Adalet ve Kalkınma Partisi, 12 yıl önce bu 3Y ile mücadele edeceğini söyleyerek iktidara gelmişti. Bu üçünün de kalkmasını kim istemez. Düşünsenize ülkede yoksulluk minimum düzeyde, yolsuzluk yok, her önüne gelen konuda yasak yok. Böyle ülkede yaşamak ne güzel.
İyi ama, sayılan bu hususlarda 12 yıl öncesine rağmen kat be kat ileri gittik. Kimse yoksulluğu önlediğini, kaldırdığını söylemesin. Söylüyorsa hemen kaç aileye kömür, makarna, buzdolabı vb. dağıtıldığını açıklasın. Her halde bunların dağıtıldığı aileler o yörenin zenginleri değildi. İktidar olarak bu kışta da şu kadar kömür dağıttık diyebiliyorsanız ülkenizde yoksulluk devam ediyor demektir.
Yasaklara da değinelim de yolsuzluğu en sona bırakalım. Oldum olası şu bizim Türk filmlerinin bekçi, polis ve asker gibi figürleri vardır. “Yassak hemşerim!...” dedi mi iş bitti. Bir daha haber anlatana aşk olsun. Ha!.. şunu da belirtmek lazım. Son derece demokratik düzene sahip Batı ülkelerinde hiç yasak yok mu? Canım olmaz olur mu? Hiçbir yasağın olmadığı rejimin adı “Anarşizim” dir. Hatta demokrasi beklide yasakları en çok olan rejimdir. Ancak, bu yasaklar kişinin hak ve hürriyetlerini korumak, onları güvence altına almak içindir. Yoksa, böyle istedik. Onun için yasakladık mantığı böyle ülkelerde geçerli değildir.
Mevcut iktidar yasaklar kalkacak dediğinde de, bir tek türbanı kastediyormuş meğer. Bütün uğraşı da o oldu zaten. Yoksa yasak sayısı eskiye göre katlanarak arttı. Daha dün gelen yasakları sayayım mı? THY’de belli gazetelerin servis edilmesi yasaklandı. Polis muhabiri ve her türlü basın mensubunun Emniyet Müdürlüklerine girişi yasaklandı. Televizyonlarda yolsuzluk haberlerini yayınlamak yasaklandı….vs. Eh!.. kısa günde bu kadar yasak yeter. Bu işin daha yarını öbür günü de var. Sizi canından çok seven iktidarınız size daha ne yasaklar hazırlar. Yeter ki siz böyle kuzu kuzu olmaya devam edin.
Gelelim yolsuzluk olayına. Benim aklım fazla rakamlara ermez. Onun için ben başkalarının söylediği, zikrettiği rakamları tekrar edeceğim. Umarım sizler rakamların ne anlama geldiğini benim gibi yorumlamazsınız.

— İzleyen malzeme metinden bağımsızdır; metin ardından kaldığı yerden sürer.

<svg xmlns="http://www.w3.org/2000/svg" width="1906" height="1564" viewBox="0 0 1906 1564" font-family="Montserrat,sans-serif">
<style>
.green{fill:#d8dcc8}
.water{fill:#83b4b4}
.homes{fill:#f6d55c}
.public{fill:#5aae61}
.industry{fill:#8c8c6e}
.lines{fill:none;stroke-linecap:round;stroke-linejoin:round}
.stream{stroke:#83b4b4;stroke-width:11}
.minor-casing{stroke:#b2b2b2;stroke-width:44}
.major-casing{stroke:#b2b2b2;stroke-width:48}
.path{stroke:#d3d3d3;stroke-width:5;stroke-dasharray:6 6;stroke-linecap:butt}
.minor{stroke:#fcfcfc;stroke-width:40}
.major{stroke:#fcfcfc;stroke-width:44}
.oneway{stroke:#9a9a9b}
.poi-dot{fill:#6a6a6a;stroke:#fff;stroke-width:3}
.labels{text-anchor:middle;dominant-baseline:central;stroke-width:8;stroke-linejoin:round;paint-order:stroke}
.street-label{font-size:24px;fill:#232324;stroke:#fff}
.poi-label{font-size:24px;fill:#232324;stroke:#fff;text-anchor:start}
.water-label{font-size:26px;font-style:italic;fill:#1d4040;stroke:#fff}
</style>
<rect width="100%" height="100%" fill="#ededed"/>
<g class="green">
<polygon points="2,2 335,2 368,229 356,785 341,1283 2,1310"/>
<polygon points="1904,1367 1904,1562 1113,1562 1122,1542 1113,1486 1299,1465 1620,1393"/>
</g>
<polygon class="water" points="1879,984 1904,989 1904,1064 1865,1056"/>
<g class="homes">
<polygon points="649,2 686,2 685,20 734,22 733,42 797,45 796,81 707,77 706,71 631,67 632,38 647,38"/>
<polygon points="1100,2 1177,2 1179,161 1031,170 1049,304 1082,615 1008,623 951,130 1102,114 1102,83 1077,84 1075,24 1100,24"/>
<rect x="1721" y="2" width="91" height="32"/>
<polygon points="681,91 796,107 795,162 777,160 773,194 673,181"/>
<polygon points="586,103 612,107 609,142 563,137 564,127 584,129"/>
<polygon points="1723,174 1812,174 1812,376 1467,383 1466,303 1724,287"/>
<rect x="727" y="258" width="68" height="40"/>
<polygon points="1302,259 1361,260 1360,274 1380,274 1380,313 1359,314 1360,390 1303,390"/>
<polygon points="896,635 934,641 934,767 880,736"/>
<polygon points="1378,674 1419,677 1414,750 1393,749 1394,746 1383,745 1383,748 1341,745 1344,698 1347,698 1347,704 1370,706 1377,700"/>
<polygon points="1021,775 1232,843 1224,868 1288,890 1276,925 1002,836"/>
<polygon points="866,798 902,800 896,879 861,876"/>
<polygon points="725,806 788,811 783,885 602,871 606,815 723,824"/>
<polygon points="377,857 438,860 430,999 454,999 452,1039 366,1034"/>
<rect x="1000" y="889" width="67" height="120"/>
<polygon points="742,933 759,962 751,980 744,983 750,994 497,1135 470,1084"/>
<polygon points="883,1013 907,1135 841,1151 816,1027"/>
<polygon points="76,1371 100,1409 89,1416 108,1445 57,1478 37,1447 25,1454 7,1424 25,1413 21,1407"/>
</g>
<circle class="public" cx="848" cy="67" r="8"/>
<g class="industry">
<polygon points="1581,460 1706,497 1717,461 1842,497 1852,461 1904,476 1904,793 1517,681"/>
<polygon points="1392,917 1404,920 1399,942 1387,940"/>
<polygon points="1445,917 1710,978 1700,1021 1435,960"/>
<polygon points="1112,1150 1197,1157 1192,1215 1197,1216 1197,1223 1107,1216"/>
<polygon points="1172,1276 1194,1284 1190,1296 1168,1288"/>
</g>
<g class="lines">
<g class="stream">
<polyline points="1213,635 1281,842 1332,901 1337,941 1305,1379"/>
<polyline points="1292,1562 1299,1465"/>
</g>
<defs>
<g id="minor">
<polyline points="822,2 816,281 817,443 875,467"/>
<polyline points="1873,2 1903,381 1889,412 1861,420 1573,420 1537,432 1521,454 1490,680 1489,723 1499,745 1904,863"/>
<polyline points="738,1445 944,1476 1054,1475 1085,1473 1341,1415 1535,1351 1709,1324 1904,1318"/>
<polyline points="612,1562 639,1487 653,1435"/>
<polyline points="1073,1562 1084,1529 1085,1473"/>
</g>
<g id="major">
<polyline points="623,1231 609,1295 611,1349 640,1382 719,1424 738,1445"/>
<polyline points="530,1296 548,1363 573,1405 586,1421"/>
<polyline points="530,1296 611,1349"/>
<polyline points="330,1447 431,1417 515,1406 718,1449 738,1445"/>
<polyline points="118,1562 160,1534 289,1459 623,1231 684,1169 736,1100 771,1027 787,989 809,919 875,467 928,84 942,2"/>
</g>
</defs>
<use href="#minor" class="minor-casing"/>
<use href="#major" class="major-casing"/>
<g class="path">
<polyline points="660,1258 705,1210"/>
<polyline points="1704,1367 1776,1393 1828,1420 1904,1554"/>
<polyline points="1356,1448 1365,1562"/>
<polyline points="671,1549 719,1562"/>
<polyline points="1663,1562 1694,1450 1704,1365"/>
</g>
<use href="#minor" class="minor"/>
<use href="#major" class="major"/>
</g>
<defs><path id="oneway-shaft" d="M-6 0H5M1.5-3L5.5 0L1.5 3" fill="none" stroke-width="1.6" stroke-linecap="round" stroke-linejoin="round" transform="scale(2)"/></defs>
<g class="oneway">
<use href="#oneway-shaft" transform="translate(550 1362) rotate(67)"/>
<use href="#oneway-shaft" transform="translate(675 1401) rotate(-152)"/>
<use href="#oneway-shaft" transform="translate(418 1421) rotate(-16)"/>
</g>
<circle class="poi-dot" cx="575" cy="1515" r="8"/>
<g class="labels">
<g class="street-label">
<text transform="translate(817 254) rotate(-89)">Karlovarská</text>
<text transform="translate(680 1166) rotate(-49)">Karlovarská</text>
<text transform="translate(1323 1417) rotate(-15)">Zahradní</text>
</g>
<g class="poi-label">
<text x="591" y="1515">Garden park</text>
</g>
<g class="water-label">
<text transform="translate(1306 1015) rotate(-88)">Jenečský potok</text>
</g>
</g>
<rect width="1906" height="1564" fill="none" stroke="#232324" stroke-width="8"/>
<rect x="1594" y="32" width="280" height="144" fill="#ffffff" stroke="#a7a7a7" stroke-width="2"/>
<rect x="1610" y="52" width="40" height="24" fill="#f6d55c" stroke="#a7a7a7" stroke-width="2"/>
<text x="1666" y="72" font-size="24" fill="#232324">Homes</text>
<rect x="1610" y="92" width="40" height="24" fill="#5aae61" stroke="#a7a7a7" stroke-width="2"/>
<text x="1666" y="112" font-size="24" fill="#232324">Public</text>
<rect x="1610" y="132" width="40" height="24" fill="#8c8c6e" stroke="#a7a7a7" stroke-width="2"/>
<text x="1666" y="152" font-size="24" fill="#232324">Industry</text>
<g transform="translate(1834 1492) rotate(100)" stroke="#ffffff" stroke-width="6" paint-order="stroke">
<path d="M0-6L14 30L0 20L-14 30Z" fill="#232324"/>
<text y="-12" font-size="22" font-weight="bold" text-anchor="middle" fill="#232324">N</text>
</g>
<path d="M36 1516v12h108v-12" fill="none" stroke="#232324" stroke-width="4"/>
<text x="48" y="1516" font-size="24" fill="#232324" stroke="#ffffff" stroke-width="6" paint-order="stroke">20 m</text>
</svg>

Mesela şu bankacı kardeşimizin evinde bulunan miktar 4,5 milyon ama ne? Bilmediğim için benim kafa pek basmıyor. Düşünsenize 5 bile değil. 4,5.
Birisi de durmuş bu yolsuzluğun boyutu 300 milyar. Bu da iş mi yani? Düne kadar biz trilyon, katrilyon telaffuz etmiş insanlarız. 300 milyarın lafı mı olur. Arkadaşım dedi ki; ulan! (meğerse bana yiğit diyormuş) aptal mısın? O üç yüz milyar doları bir çevir bakalım. Ne ediyor. O zaman boyutunu anlarsın. Aman canım benim o kadar param olmayacak ki, bu saatten sonra çevirmeyi, dönüştürmeyi öğreneyim. İşte!.. zenginin parası (akıllının parası) züğürdün (Aptalın) çenesini yorarmış. Şu kısacık dünyada kafamı yoracak başka bir şey mi kalmadı.
Ha!.. 300 milyar bir de neymiş? Bizim milli gelirimizin dörtte biriymiş. Çok şükür bize dörtte üçü kalıyor ya!... Allah’tan belamızı mı istiyoruz.
Aferin çocuklara. Benim çevirmeye bile aklım ermiyor. Hadi bir de bana say bu paraları deseler. Sayma makinem yok. Olsa da çalıştırmasını bilmem. En iyisi mi boş veeer!...
Devletin malı deniz, yiyenler domuz. Affedersiniz bu sözü unutmuşum. Yiyenler mi domuzdu, yemeyenler mi?